What to do —
Please work out how many lines below contain the word "Critical", and reply with only that number.

■ ■ ■ ■ ■

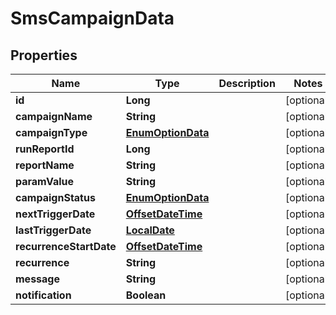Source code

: # SmsCampaignData

## Properties
Name | Type | Description | Notes
------------ | ------------- | ------------- | -------------
**id** | **Long** |  |  [optional]
**campaignName** | **String** |  |  [optional]
**campaignType** | [**EnumOptionData**](EnumOptionData.md) |  |  [optional]
**runReportId** | **Long** |  |  [optional]
**reportName** | **String** |  |  [optional]
**paramValue** | **String** |  |  [optional]
**campaignStatus** | [**EnumOptionData**](EnumOptionData.md) |  |  [optional]
**nextTriggerDate** | [**OffsetDateTime**](OffsetDateTime.md) |  |  [optional]
**lastTriggerDate** | [**LocalDate**](LocalDate.md) |  |  [optional]
**recurrenceStartDate** | [**OffsetDateTime**](OffsetDateTime.md) |  |  [optional]
**recurrence** | **String** |  |  [optional]
**message** | **String** |  |  [optional]
**notification** | **Boolean** |  |  [optional]
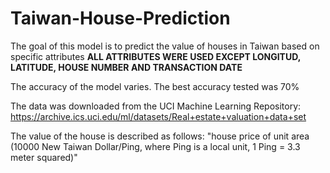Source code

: # Taiwan-House-Prediction

The goal of this model is to predict the value of houses in Taiwan based on specific attributes **ALL ATTRIBUTES WERE USED EXCEPT LONGITUD, LATITUDE, HOUSE NUMBER AND TRANSACTION DATE**

The accuracy of the model varies. The best accuracy tested was 70%

The data was downloaded from the UCI Machine Learning Repository: https://archive.ics.uci.edu/ml/datasets/Real+estate+valuation+data+set

The value of the house is described as follows: "house price of unit area (10000 New Taiwan Dollar/Ping, where Ping is a local unit, 1 Ping = 3.3 meter squared)"
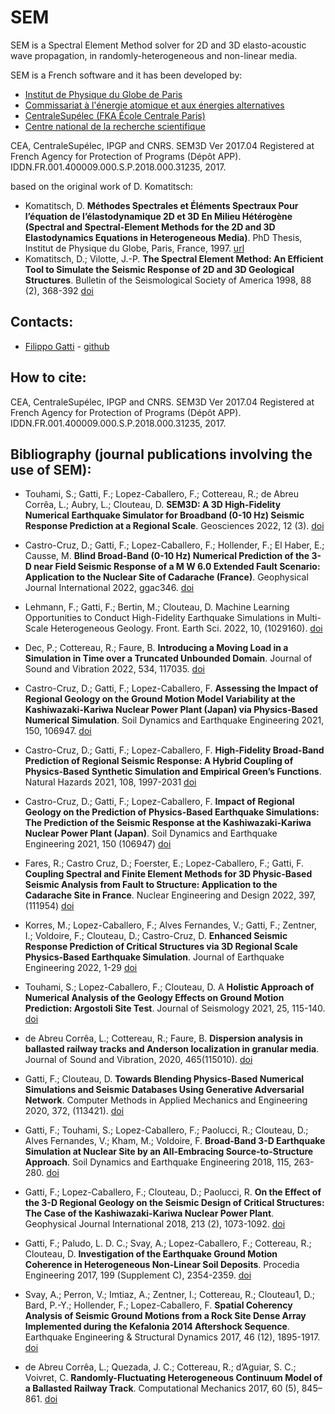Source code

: # SEM

SEM is a Spectral Element Method solver for 2D and 3D elasto-acoustic wave propagation, in randomly-heterogeneous and non-linear media.

SEM is a French software and it has been developed by:
- [Institut de Physique du Globe de Paris](https://www.ipgp.fr)
- [Commissariat à l'énergie atomique et aux énergies alternatives](https://www.cea.fr/)
- [CentraleSupélec (FKA École Centrale Paris)](https://www.centralesupelec.fr/)
- [Centre national de la recherche scientifique](https://www.cnrs.fr)

CEA, CentraleSupélec, IPGP and CNRS. SEM3D Ver 2017.04 Registered at French Agency for Protection of Programs (Dépôt APP). IDDN.FR.001.400009.000.S.P.2018.000.31235, 2017.

based on the original work of D. Komatitsch:
- Komatitsch, D. __Méthodes Spectrales et Éléments Spectraux Pour l’équation de l’élastodynamique 2D et 3D En Milieu Hétérogène (Spectral and Spectral-Element Methods for the 2D and 3D Elastodynamics Equations in Heterogeneous Media)__. PhD Thesis, Institut de Physique du Globe, Paris, France, 1997. [url](https://theses.hal.science/tel-00007568)
- Komatitsch, D.; Vilotte, J.-P. __The Spectral Element Method: An Efficient Tool to Simulate the Seismic Response of 2D and 3D Geological Structures__. Bulletin of the Seismological Society of America 1998, 88 (2), 368-392 [doi](https://doi.org/10.1785/BSSA0880020368)


## Contacts: 
- [Filippo Gatti](mailto:filippo.gatti@centralesupelec.fr) - [github](https://github.com/FilLTP89)

## How to cite:
CEA, CentraleSupélec, IPGP and CNRS. SEM3D Ver 2017.04 Registered at French Agency for Protection of Programs (Dépôt APP). IDDN.FR.001.400009.000.S.P.2018.000.31235, 2017.


## Bibliography (journal publications involving the use of SEM):
- Touhami, S.; Gatti, F.; Lopez-Caballero, F.; Cottereau, R.; de Abreu Corrêa, L.; Aubry, L.; Clouteau, D. __SEM3D: A 3D High-Fidelity Numerical Earthquake Simulator for Broadband (0-10 Hz) Seismic Response Prediction at a Regional Scale__. Geosciences 2022, 12 (3). [doi](https://doi.org/10.3390/geosciences12030112)

- Castro-Cruz, D.; Gatti, F.; Lopez-Caballero, F.; Hollender, F.; El Haber, E.; Causse, M. __Blind Broad-Band (0-10 Hz) Numerical Prediction of the 3-D near Field Seismic Response of a M W 6.0 Extended Fault Scenario: Application to the Nuclear Site of Cadarache (France)__. Geophysical Journal International 2022, ggac346. [doi](https://doi.org/10.1093/gji/ggac346)

- Lehmann, F.; Gatti, F.; Bertin, M.; Clouteau, D. Machine Learning Opportunities to Conduct High-Fidelity Earthquake Simulations in Multi-Scale Heterogeneous Geology. Front. Earth Sci. 2022, 10, (1029160). [doi](https://doi.org/10.3389/feart.2022.1029160)

- Dec, P.; Cottereau, R.; Faure, B. __Introducing a Moving Load in a Simulation in Time over a Truncated Unbounded Domain__. Journal of Sound and Vibration 2022, 534, 117035. [doi](https://doi.org/10.1016/j.jsv.2022.117035)

- Castro-Cruz, D.; Gatti, F.; Lopez-Caballero, F. __Assessing the Impact of Regional Geology on the Ground Motion Model Variability at the Kashiwazaki-Kariwa Nuclear Power Plant (Japan) via Physics-Based Numerical Simulation__. Soil Dynamics and Earthquake Engineering 2021, 150, 106947. [doi](https://doi.org/10.1016/j.soildyn.2021.106947)

- Castro-Cruz, D.; Gatti, F.; Lopez-Caballero, F. __High-Fidelity Broad-Band Prediction of Regional Seismic Response: A Hybrid Coupling of Physics-Based Synthetic Simulation and Empirical Green’s Functions__. Natural Hazards 2021, 108, 1997-2031 [doi](https://doi.org/10.1007/s11069-021-04766-x)

- Castro-Cruz, D.; Gatti, F.; Lopez-Caballero, F. __Impact of Regional Geology on the Prediction of Physics-Based Earthquake Simulations: The Prediction of the Seismic Response at the Kashiwazaki-Kariwa Nuclear Power Plant (Japan)__. Soil Dynamics and Earthquake Engineering 2021, 150 (106947) [doi](https://doi.org/10.1016/j.soildyn.2021.106947)

- Fares, R.; Castro Cruz, D.; Foerster, E.; Lopez-Caballero, F.; Gatti, F. __Coupling Spectral and Finite Element Methods for 3D Physic-Based Seismic Analysis from Fault to Structure: Application to the Cadarache Site in France__. Nuclear Engineering and Design 2022, 397, (111954) [doi](https://doi.org/10.1016/j.nucengdes.2022.111954)

- Korres, M.; Lopez-Caballero, F.; Alves Fernandes, V.; Gatti, F.; Zentner, I.; Voldoire, F.; Clouteau, D.; Castro-Cruz, D. __Enhanced Seismic Response Prediction of Critical Structures via 3D Regional Scale Physics-Based Earthquake Simulation__. Journal of Earthquake Engineering 2022, 1-29 [doi](https://doi.org/10.1080/13632469.2021.2009061)

- Touhami, S.; Lopez-Caballero, F.; Clouteau, D. A __Holistic Approach of Numerical Analysis of the Geology Effects on Ground Motion Prediction: Argostoli Site Test__. Journal of Seismology 2021, 25, 115-140. [doi](https://doi.org/10.1007/s10950-020-09961-0)

- de Abreu Corrêa, L.; Cottereau, R.; Faure, B. __Dispersion analysis in ballasted railway tracks and Anderson localization in granular media__. Journal of Sound and Vibration, 2020, 465(115010). [doi](https://doi.org/10.1016/j.jsv.2019.115010)

- Gatti, F.; Clouteau, D. __Towards Blending Physics-Based Numerical Simulations and Seismic Databases Using Generative Adversarial Network__. Computer Methods in Applied Mechanics and Engineering 2020, 372, (113421). [doi](https://doi.org/10.1016/j.cma.2020.113421)

- Gatti, F.; Touhami, S.; Lopez-Caballero, F.; Paolucci, R.; Clouteau, D.; Alves Fernandes, V.; Kham, M.; Voldoire, F. __Broad-Band 3-D Earthquake Simulation at Nuclear Site by an All-Embracing Source-to-Structure Approach__. Soil Dynamics and Earthquake Engineering 2018, 115, 263-280. [doi](https://doi.org/10.1016/j.soildyn.2018.08.028)

- Gatti, F.; Lopez-Caballero, F.; Clouteau, D.; Paolucci, R. __On the Effect of the 3-D Regional Geology on the Seismic Design of Critical Structures: The Case of the Kashiwazaki-Kariwa Nuclear Power Plant__. Geophysical Journal International 2018, 213 (2), 1073-1092. [doi](https://doi.org/10.1093/gji/ggy027)

- Gatti, F.; Paludo, L. D. C.; Svay, A.; Lopez-Caballero, F.; Cottereau, R.; Clouteau, D. __Investigation of the Earthquake Ground Motion Coherence in Heterogeneous Non-Linear Soil Deposits__. Procedia Engineering 2017, 199 (Supplement C), 2354-2359. [doi]( https://doi.org/10.1016/j.proeng.2017.09.232)

- Svay, A.; Perron, V.; Imtiaz, A.; Zentner, I.; Cottereau, R.; Clouteau1, D.; Bard, P.-Y.; Hollender, F.; Lopez-Caballero, F. __Spatial Coherency Analysis of Seismic Ground Motions from a Rock Site Dense Array Implemented during the Kefalonia 2014 Aftershock Sequence__. Earthquake Engineering & Structural Dynamics 2017, 46 (12), 1895-1917. [doi](https://doi.org/10.1002/eqe.2881)

- de Abreu Corrêa, L.; Quezada, J. C.; Cottereau, R.; d’Aguiar, S. C.; Voivret, C. __Randomly-Fluctuating Heterogeneous Continuum Model of a Ballasted Railway Track__. Computational Mechanics 2017, 60 (5), 845–861. [doi](https://doi.org/10.1007/s00466-017-1446-8)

■ ■ ■ ■ ■

Task response —
2